Avrupa ekonomisi, 2017’de son 10 yılın en iyi dönemini geçirdi. Euro Bölgesi 2017’de yüzde 2,2 büyüdü. Euro da dolar karşısında yüzde 13 değer kazandı
Siyasi gerilimlerin gölgesinde 2017’ye giren Avrupa ekonomisi, son 10 yılın en iyi performansını göstererek bu yıl sürpriz yaptı.
Quartz sitesinin haberine göre, Brexit süreci ve art arda gelen seçimler nedeniyle yatırımcıların endişeyle başladığı 2017, Avrupa ekonomisi için son 10 yılın iyi senesi oldu. Hatta sosyal medyada da “euroboom” (euro patlaması) etiketi, oldukça popüler oldu.
IMF, geçen ay Avrupa’daki ekonomik iyileşmenin çok güçlü olduğunu ve kıtanın büyümede “küresel ekonomi ve ticaretin itici gücü” haline geldiğini bildirmişti.
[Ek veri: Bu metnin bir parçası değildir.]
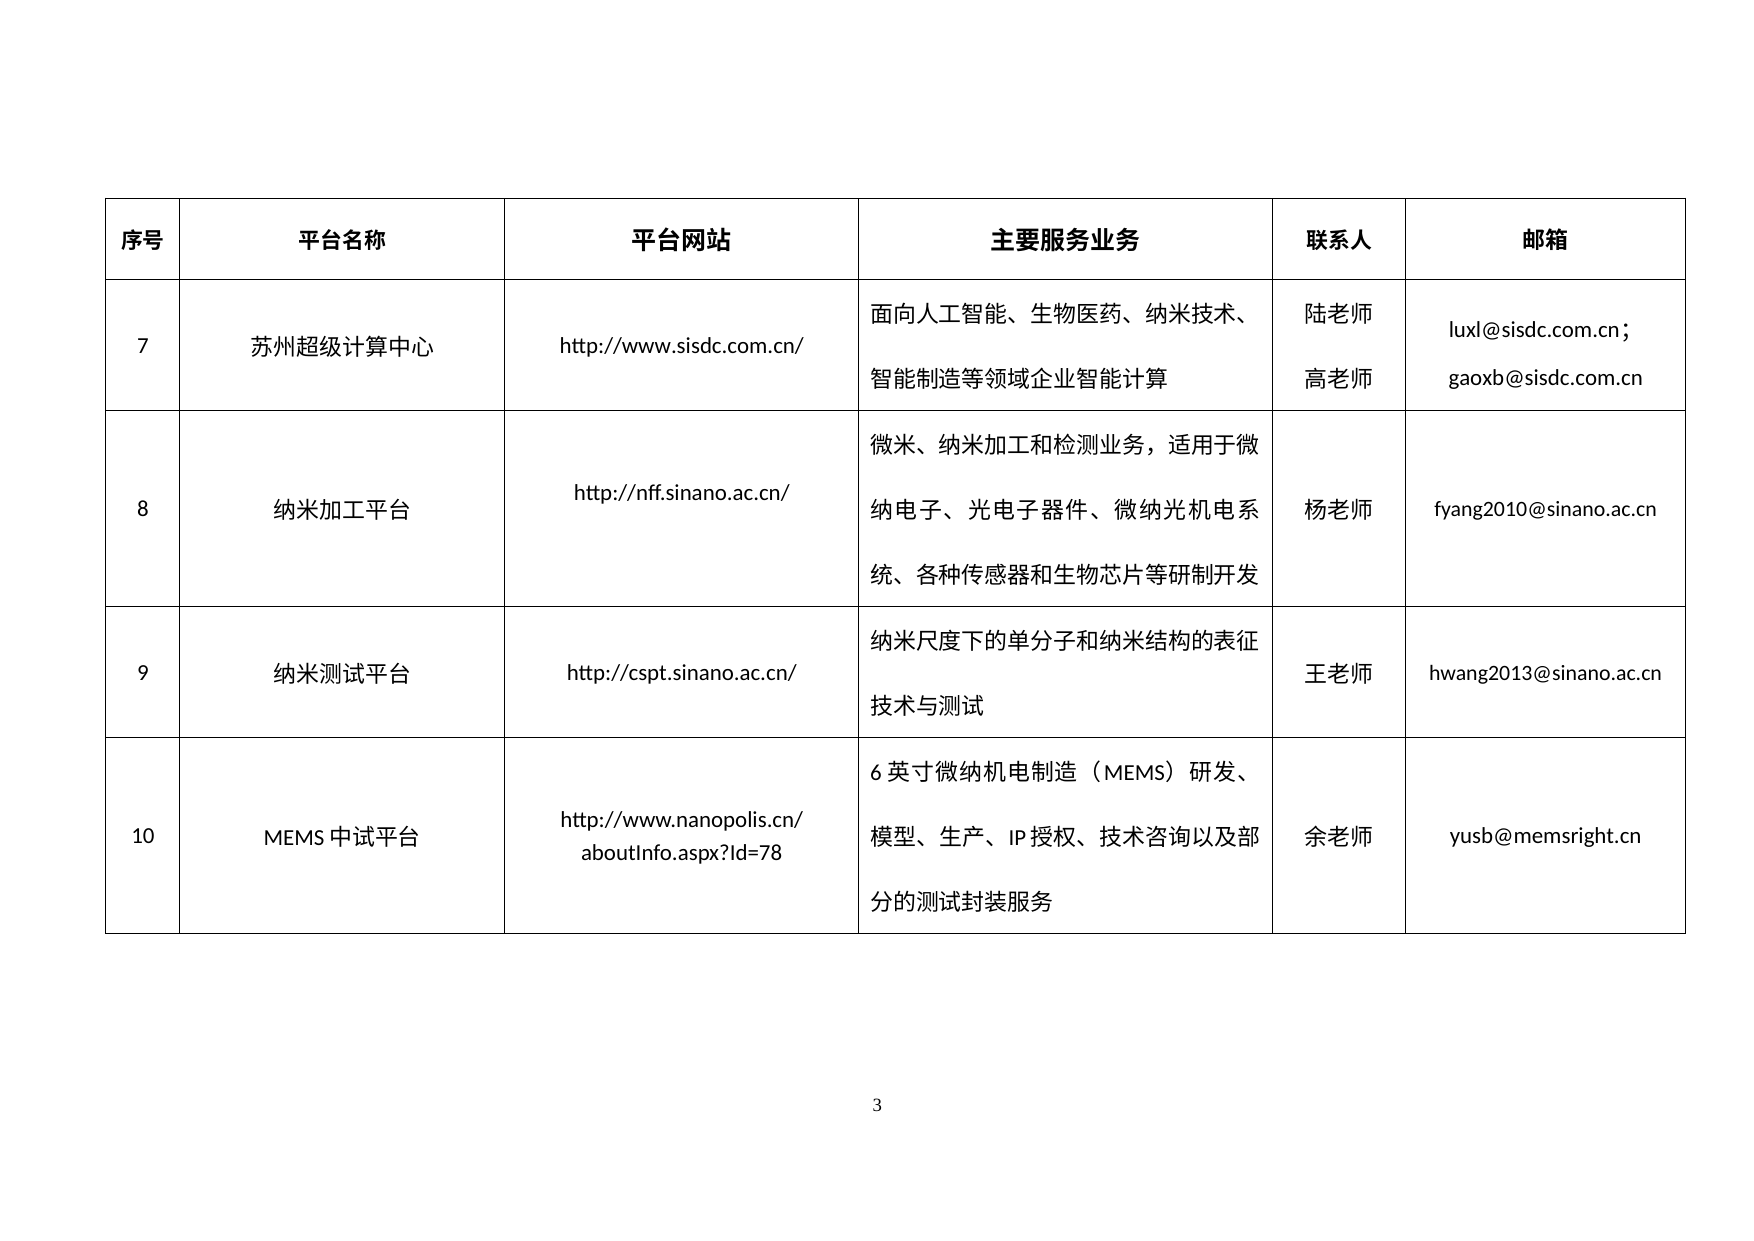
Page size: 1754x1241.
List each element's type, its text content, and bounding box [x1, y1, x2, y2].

Avrupa Komisyonu verilerine göre, Euro Bölgesi 2017’de son 10 yılın en büyük yükselişine sahe olarak yüzde 2,2 büyüdü. Euro da dolar karşısında yüzde 13 değer kazanarak, G10 para birimleri arasında en iyi performansı gösteren para oldu.
Euroda uzun vadeli işlemlerin getirdiği kazanımlar, bu ay ortasında son 10 yılın en yüksek seviyesine ulaştı. İş dünyası güven endekslerine göre borsadaki yükseliş, Avrupa’ya olan iş dünyası güvenini de 112 seviyesine taşıdı.
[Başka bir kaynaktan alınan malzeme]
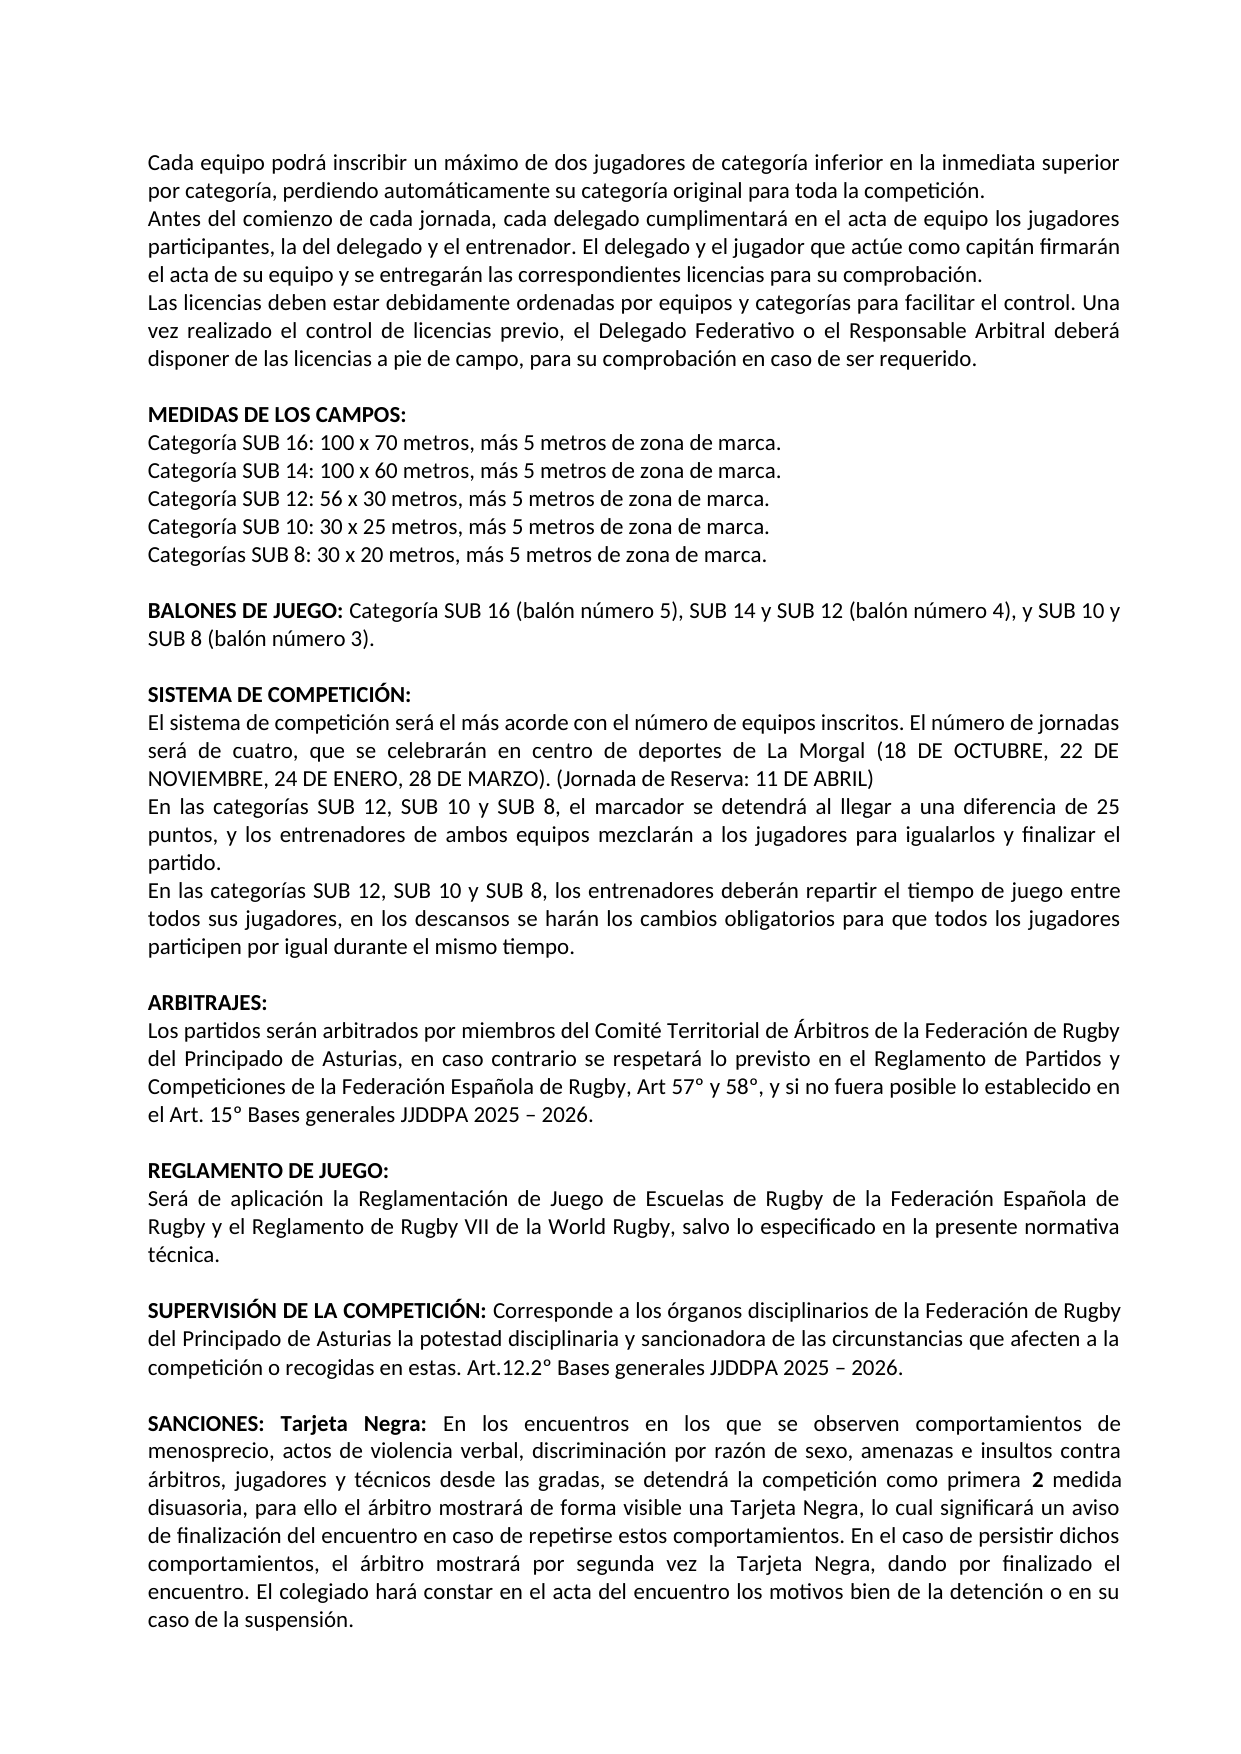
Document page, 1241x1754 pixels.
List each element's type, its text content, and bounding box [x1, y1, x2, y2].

Borç krizi yaşayan ülkelerde iyileşme
2017, Güney Avrupa’da uzun süredir borç krizi yaşayan ülkeler açısından da bir “diriliş” yılı oldu. Eylül ayında Portekiz’in kredi notunu yükselten S&P, ekim ayında da İtalya’nın kredi notunu üç yıl sonra ilk defa artırdı.
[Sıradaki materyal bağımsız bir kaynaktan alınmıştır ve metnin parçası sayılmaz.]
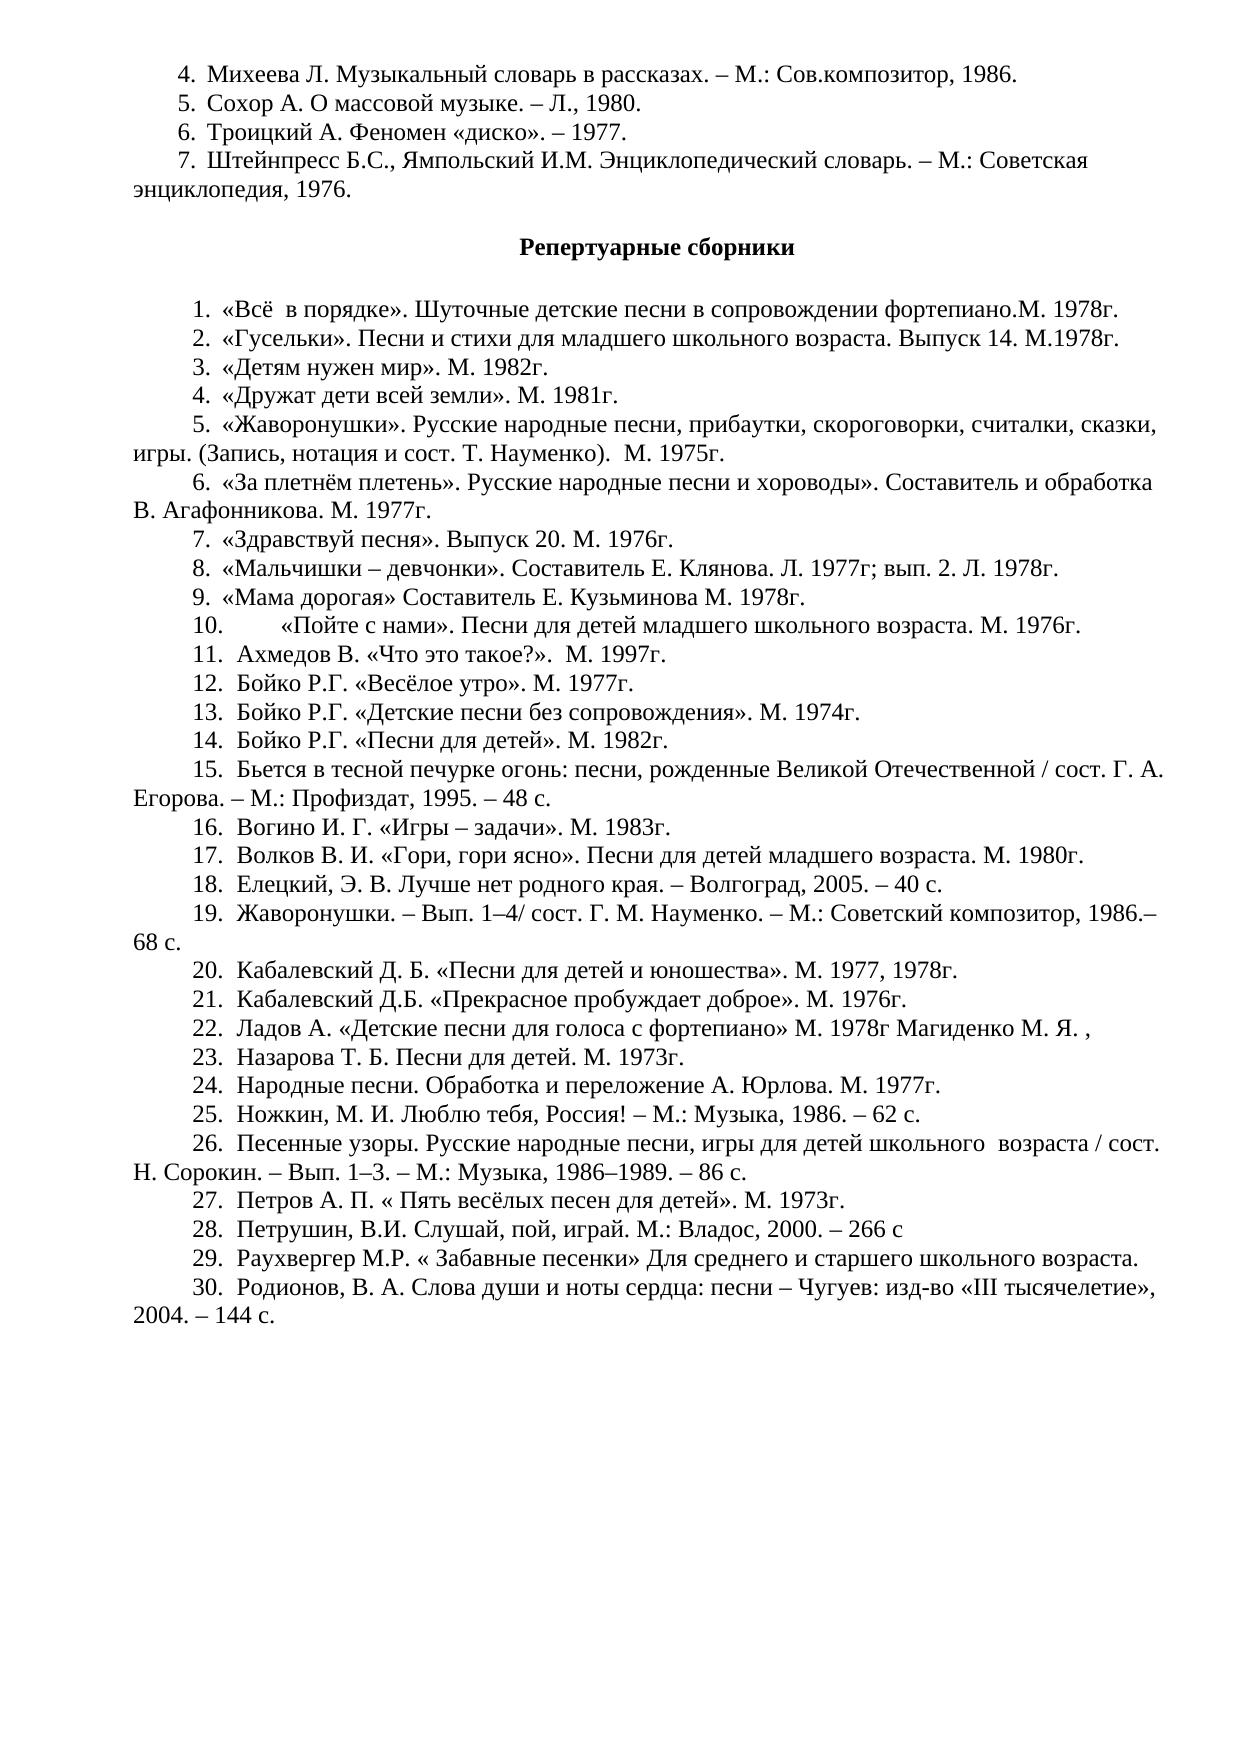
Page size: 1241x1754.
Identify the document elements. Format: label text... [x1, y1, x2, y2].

list «Пойте с нами». Песни для детей младшего школьного возраста. М. 1976г. [133, 611, 1181, 639]
list «Дружат дети всей земли». М. 1981г. [133, 381, 1181, 409]
list Кабалевский Д.Б. «Прекрасное пробуждает доброе». М. 1976г. [133, 984, 1181, 1013]
list Елецкий, Э. В. Лучше нет родного края. – Волгоград, 2005. – 40 с. [133, 869, 1181, 898]
list Назарова Т. Б. Песни для детей. М. 1973г. [133, 1042, 1181, 1071]
list «Всё в порядке». Шуточные детские песни в сопровождении фортепиано.М. 1978г. [133, 294, 1181, 323]
list Народные песни. Обработка и переложение А. Юрлова. М. 1977г. [133, 1071, 1181, 1099]
list Троицкий А. Феномен «диско». – 1977. [133, 117, 1181, 145]
list Михеева Л. Музыкальный словарь в рассказах. – М.: Сов.композитор, 1986. [133, 59, 1181, 88]
list Сохор А. О массовой музыке. – Л., 1980. [133, 88, 1181, 117]
list Раухвергер М.Р. « Забавные песенки» Для среднего и старшего школьного возраста. [133, 1243, 1181, 1272]
list Петрушин, В.И. Слушай, пой, играй. М.: Владос, 2000. – 266 с [133, 1214, 1181, 1243]
list Бойко Р.Г. «Весёлое утро». М. 1977г. [133, 668, 1181, 697]
list Ахмедов В. «Что это такое?». М. 1997г. [133, 639, 1181, 668]
list «Мальчишки – девчонки». Составитель Е. Клянова. Л. 1977г; вып. 2. Л. 1978г. [133, 553, 1181, 582]
list «Здравствуй песня». Выпуск 20. М. 1976г. [133, 524, 1181, 553]
list Родионов, В. А. Слова души и ноты сердца: песни – Чугуев: изд-во «III тысячелетие», 2004. – 144 с. [133, 1272, 1181, 1329]
list Жаворонушки. – Вып. 1–4/ сост. Г. М. Науменко. – М.: Советский композитор, 1986.–68 с. [133, 898, 1181, 956]
list «Детям нужен мир». М. 1982г. [133, 352, 1181, 381]
list Бойко Р.Г. «Песни для детей». М. 1982г. [133, 726, 1181, 754]
text Репертуарные сборники [133, 232, 1181, 261]
list «За плетнём плетень». Русские народные песни и хороводы». Составитель и обработка В. Агафонникова. М. 1977г. [133, 467, 1181, 524]
list Бьется в тесной печурке огонь: песни, рожденные Великой Отечественной / сост. Г. А. Егорова. – М.: Профиздат, 1995. – 48 с. [133, 754, 1181, 812]
list Ножкин, М. И. Люблю тебя, Россия! – М.: Музыка, 1986. – 62 с. [133, 1099, 1181, 1128]
list «Мама дорогая» Составитель Е. Кузьминова М. 1978г. [133, 582, 1181, 611]
list Песенные узоры. Русские народные песни, игры для детей школьного возраста / сост. Н. Сорокин. – Вып. 1–3. – М.: Музыка, 1986–1989. – 86 с. [133, 1128, 1181, 1186]
list Петров А. П. « Пять весёлых песен для детей». М. 1973г. [133, 1186, 1181, 1214]
list Кабалевский Д. Б. «Песни для детей и юношества». М. 1977, 1978г. [133, 956, 1181, 984]
list «Жаворонушки». Русские народные песни, прибаутки, скороговорки, считалки, сказки, игры. (Запись, нотация и сост. Т. Науменко). М. 1975г. [133, 409, 1181, 467]
list Волков В. И. «Гори, гори ясно». Песни для детей младшего возраста. М. 1980г. [133, 841, 1181, 869]
list Ладов А. «Детские песни для голоса с фортепиано» М. 1978г Магиденко М. Я. , [133, 1013, 1181, 1042]
list «Гусельки». Песни и стихи для младшего школьного возраста. Выпуск 14. М.1978г. [133, 323, 1181, 352]
list Штейнпресс Б.С., Ямпольский И.М. Энциклопедический словарь. – М.: Советская энциклопедия, 1976. [133, 145, 1181, 203]
list Бойко Р.Г. «Детские песни без сопровождения». М. 1974г. [133, 697, 1181, 726]
list Вогино И. Г. «Игры – задачи». М. 1983г. [133, 812, 1181, 841]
İflasın eşiğine gelen Yunanistan’daki ekonomik iyileşme ise, Avrupa’daki yükselişin başlıca göstergelerinden biri oldu. Fitch ve Moody’s, ülkenin kredi notunu yükseltti.
Doğu Avrupa’nın üç büyük ekonomisi olan Polonya, Romanya ve Çek Cumhuriyeti de, bu yıl hızlı büyüme, düşük işsizlik oranları ve kontrol edilebilir enflasyon sayesinde iyi bir yıl geçirdi.
Uzmanlar 2018 için uyarıyor
Öte yandan uzmanlar, 2018’de dikkate alınması gereken riskler bulunduğuna işaret ediyor. HSBC uzmanlarına göre, Euro Bölgesi’nde düşük ücretler tüketimde talebi artıracak şekilde yükselmeli. Avrupa piyasalarının üretimde sağlıklı bir büyüme olmadan ve ücretler yükselmeden büyümesi, ekonomide kırılganlığa yol açabilir.
En büyük risklerin başında ise siyasi belirsizlik var. Euro Bölgesi’nin en büyük ekonomisi Almanya, 2018’e hükümet kriziyle giriyor. Katalonya’da bağımsızlık yanlılarının parlamentoda seçimleri kazanması da, belirsizliği artırıyor.
İngiltere ve AB arasındaki Brexit müzakereleri ile Avusturya’da aşırı sağın yükselişi de, 2018’de piyasaları etkileyecek gelişmeler arasında gösteriliyor.